# trailer catching lip of bow



## jackson98 (Feb 15, 2013)

When I launch my mitzi i have to lift the bow over the bow roller every time and during the summer i didn't care as much but now that the water is getting colder i'm not in the mood to get in to lift it off. I have tried not backing it in a lot but when i get it in enough to push it off it will still catch and i spray my bunkers with silicon spray. When the boat is sitting on the trailer it sits right but once i try to launch it it catches big time.

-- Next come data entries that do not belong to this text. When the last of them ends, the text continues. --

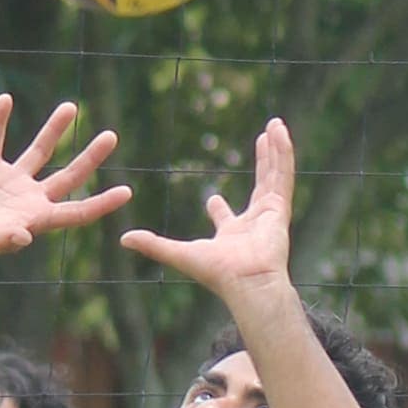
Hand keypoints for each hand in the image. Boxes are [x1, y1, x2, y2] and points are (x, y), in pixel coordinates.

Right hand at [0, 96, 130, 275]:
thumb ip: (3, 240)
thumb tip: (23, 237)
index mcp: (35, 218)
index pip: (76, 211)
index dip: (101, 203)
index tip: (127, 191)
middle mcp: (28, 198)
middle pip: (68, 175)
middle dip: (90, 157)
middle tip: (111, 136)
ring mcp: (8, 182)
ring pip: (38, 151)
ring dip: (54, 129)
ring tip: (71, 106)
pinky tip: (5, 100)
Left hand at [119, 117, 296, 309]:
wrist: (246, 282)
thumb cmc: (217, 273)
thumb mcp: (179, 253)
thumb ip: (153, 244)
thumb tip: (123, 239)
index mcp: (231, 235)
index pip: (225, 217)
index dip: (218, 208)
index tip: (213, 198)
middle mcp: (254, 223)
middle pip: (259, 184)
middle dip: (261, 162)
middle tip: (261, 140)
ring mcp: (270, 214)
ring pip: (274, 174)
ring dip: (275, 149)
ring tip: (275, 124)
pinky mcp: (280, 208)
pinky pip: (283, 174)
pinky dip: (284, 153)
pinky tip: (280, 132)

Anyone know a fix to it.


----------



## anytide (Jul 30, 2009)

elevate the front/ bow end of the bunks,
- the skiff should winch up onto the roller without having to lift it manually -unless you back it in too far and /or steep ramp.


----------



## Creek Runner (Sep 1, 2011)

You need to change out the bow stop? The Mitzi has a pretty big rolled edge, and what ever desing you have is wrong.. Need to take it to reputable trailer shop to get it fixed. Where are you located?


----------



## anytide (Jul 30, 2009)

> You need to change out the bow stop? The Mitzi has a pretty big rolled edge, and what ever desing you have is wrong.. Need to take it to reputable trailer shop to get it fixed. Where are you located?

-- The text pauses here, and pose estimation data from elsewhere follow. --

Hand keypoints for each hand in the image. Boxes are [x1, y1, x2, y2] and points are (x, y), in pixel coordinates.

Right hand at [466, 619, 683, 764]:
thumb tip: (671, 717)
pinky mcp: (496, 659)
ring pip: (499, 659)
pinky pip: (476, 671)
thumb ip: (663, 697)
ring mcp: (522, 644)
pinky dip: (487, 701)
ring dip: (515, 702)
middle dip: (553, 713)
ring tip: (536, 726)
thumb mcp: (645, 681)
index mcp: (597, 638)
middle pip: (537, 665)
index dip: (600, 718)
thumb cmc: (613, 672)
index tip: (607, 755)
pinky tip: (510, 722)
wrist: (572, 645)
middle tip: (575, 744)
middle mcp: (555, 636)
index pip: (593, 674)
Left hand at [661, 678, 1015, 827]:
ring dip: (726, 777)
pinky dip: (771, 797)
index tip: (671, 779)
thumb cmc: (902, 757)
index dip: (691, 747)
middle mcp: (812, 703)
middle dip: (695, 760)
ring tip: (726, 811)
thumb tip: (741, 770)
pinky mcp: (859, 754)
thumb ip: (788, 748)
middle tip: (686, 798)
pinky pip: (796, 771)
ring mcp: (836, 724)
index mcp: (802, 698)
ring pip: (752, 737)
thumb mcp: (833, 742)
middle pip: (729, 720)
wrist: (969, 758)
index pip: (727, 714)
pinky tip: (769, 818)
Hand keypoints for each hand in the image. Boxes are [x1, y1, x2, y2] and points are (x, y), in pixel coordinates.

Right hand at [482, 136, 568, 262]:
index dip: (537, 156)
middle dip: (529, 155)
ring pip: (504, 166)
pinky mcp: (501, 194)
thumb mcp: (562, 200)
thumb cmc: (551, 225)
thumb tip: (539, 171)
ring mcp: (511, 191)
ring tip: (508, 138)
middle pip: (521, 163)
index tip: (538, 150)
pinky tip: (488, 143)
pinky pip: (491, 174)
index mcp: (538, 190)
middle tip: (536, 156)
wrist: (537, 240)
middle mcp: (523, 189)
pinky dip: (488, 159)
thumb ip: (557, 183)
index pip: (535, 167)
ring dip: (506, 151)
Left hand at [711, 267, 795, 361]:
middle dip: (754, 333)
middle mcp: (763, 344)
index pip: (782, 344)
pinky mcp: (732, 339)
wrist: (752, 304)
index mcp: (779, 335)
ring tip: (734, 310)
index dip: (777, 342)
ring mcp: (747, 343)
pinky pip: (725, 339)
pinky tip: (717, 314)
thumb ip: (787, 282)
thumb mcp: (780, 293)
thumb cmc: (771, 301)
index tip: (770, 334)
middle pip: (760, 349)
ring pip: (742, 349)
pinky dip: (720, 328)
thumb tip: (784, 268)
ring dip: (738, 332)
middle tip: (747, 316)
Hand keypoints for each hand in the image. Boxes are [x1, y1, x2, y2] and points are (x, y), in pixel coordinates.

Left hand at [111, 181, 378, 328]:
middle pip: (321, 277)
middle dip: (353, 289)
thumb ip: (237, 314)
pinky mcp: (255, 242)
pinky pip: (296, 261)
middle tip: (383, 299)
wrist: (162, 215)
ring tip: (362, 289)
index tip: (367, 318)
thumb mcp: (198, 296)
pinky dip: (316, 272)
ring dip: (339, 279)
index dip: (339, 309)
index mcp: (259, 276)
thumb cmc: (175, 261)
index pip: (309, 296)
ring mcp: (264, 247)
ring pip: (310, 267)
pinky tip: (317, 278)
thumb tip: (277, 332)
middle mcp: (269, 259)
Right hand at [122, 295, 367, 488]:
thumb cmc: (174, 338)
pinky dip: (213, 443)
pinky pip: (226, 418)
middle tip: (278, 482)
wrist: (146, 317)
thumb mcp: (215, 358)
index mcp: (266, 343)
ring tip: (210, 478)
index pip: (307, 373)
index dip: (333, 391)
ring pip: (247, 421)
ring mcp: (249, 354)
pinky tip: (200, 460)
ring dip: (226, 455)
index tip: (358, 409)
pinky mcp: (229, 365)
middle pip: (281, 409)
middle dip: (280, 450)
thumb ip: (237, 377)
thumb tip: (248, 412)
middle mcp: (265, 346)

. When the boat is sitting on the trailer it sits right but once i try to launch it it catches big time. Anyone know a fix to it.

--maybe the roller needs to be lowered and moved aft. :-?


----------



## Paul_Barnard (Oct 28, 2011)

I'd start by lifting the front of the bunks or lowering the rear. It won't take much.


----------



## Brett (Jul 16, 2008)

Walkboard...keeps y'er feet dry


----------



## jackson98 (Feb 15, 2013)

I will look and see if i can raise the front of my bunks a notch or two. Don't know why i didn't think of that earlier... The winch stand and roller sit perfect on the boat when its on it, so the trailer is right just that my mitzi has such a large overhang of the lip it catches so easily.


----------



## Shallow Hal (Jun 4, 2013)

Get one of those large orange wheels for bow stop. They use them with Carolina skiffs mostly. Made to roll out from under flare. 
http://m.overtons.com/modperl/product/details.cgi?i=713752


----------



## JBMitziSkiff (Nov 2, 2012)

Good recommendations so far.. I have the same issue. I moved my bunks up in the front and lowered in the rear. I also bought a large roller 5inch for the bow. It bumps the lip a little but I cannot lift the bow bunks anymore because the ratchet catch will be over the roller at that point.


----------



## richg99 (Nov 28, 2009)

I had a couple of Caro. Skiffs.  The 8 inch bow roller did the trick.  I made mine from wheels I already had.  Be certain to have stern straps.  You don't want the rollers to become launchers.
Rich


----------



## JBMitziSkiff (Nov 2, 2012)

> I had a couple of Caro. Skiffs.  The 8 inch bow roller did the trick.  I made mine from wheels I already had.  Be certain to have stern straps.  You don't want the rollers to become launchers.
> Rich


Lol now that's awesome right there!


----------



## anytide (Jul 30, 2009)

thats wheelie cool........


----------



## 'Nano-Skiff' (Aug 27, 2012)

I feel like I shouldve been fishing with Rich all these years. Its just one good idea after another.


----------



## richg99 (Nov 28, 2009)

Thanks, but I won't tell you how many bad ideas I tried first, before I found a few that worked. Ha Ha Rich


----------



## 'Nano-Skiff' (Aug 27, 2012)

Reminds me of my grandpa. Real clever only from learning from mistakes. Ill never forget the time he taught me to throw a cast net without tying it to his wrist first hahahah :'(


----------



## richg99 (Nov 28, 2009)

Yea, but the fact is, I am OLDER than your grandpa! Ha Ha Rich


----------



## 'Nano-Skiff' (Aug 27, 2012)

> Yea, but the fact is,   I am OLDER than your grandpa!  Ha Ha   Rich



No way Rich! He was older than you BUT his fishing days were numbered by that time. Only got him out in the nano-skiff once and he just kept telling me to slow down... but I was only idling. More of a bigger boat/ trolling for white bass on Lake Livingston kind of guy lol.


----------



## jackson98 (Feb 15, 2013)

well i looked at it yesterday when i was going out and the front bunks are all the way up and the ones in the back are all the way down so i can't do anything but look at a new roller, nice weekend project.


----------



## tailchaser16 (Sep 23, 2008)

You could always look for longer bunks supports for the front or have them custom made


----------



## richg99 (Nov 28, 2009)

You might consider adding a piece of 2 x 6 ( or whatever size you need) under the present forward bunk. That would add 1 1/2 inches.

regards, Rich


----------